Et dans votre parti ?
Même chez Ecolo, il n’y a pas du tout de réflexe végétarien. La qualité de l’alimentation, les produits locaux, c’est vu comme important. Mais la question de la viande reste un point aveugle. Je le regrette. Moi, je trouve qu’on devrait être en pointe là-dessus. Cela changera peut-être avec la prochaine génération de mandataires, mais je ne suis pas sûre que ce sera spécifique aux Verts. Le schisme me semble plus générationnel que gauche-droite. Je crois que c’est un débat qui va vraiment se durcir. C’est normal, quand un nouveau clivage émerge, cela suscite des oppositions très dures.

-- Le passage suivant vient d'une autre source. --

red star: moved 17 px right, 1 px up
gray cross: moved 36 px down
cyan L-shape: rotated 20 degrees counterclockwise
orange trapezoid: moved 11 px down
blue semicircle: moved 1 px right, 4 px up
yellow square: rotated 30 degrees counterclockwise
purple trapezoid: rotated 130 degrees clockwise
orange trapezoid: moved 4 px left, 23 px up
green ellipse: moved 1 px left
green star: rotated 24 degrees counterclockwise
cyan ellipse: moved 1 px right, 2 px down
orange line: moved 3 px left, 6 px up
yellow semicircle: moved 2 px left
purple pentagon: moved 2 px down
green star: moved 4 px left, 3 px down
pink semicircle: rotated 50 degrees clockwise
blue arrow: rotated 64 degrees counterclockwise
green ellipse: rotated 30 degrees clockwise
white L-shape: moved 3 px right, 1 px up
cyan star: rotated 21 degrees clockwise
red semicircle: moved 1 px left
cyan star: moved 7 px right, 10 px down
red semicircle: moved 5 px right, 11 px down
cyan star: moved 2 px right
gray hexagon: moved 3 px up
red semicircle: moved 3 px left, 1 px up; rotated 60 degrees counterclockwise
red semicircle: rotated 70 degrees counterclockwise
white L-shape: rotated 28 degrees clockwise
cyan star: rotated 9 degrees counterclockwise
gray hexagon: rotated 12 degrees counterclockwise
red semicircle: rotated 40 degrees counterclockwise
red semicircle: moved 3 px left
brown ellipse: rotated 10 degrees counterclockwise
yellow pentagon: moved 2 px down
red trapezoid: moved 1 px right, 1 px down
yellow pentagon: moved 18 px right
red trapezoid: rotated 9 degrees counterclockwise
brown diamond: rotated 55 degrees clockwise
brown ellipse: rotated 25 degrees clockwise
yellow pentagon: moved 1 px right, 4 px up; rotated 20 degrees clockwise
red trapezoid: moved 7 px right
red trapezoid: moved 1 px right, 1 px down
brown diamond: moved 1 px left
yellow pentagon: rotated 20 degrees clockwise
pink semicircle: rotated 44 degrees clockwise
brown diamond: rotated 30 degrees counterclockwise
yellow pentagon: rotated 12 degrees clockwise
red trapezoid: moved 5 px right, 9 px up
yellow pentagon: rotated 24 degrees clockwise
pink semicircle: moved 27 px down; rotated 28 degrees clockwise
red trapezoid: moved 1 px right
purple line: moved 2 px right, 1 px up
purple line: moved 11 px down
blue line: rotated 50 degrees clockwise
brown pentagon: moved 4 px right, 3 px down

Des hommes plus carnivores ?
Genre La tendance est impossible à chiffrer, mais des échos convergents la confirment : les femmes seraient plus nombreuses que les hommes à se convertir au végétarisme. Pourquoi ? "Si cette intuition est juste, on pourrait la mettre en relation avec un fait historique, indique Vinciane Despret, philosophe à l’ULg. Au XIXe siècle, les personnes qui ont initié le combat contre la vivisection, le traitement des animaux en laboratoire, étaient presque toutes des femmes. Avoir vécu le manque de considération par rapport à leur propre désir, à leur corps, les rendait extrêmement sensibles aux violences infligées aux corps des animaux. En se révoltant, elles mettaient en cause un double pouvoir, celui de l’homme sur la femme et celui d’une science sans conscience." Et aujourd’hui ? "Il n’est pas impossible que les femmes d’aujourd’hui, héritières du féminisme, soient plus attentives à mener une contestation agissante contre les rapports de domination, qu’ils concernent les hommes sur les femmes ou les êtres humains sur les animaux."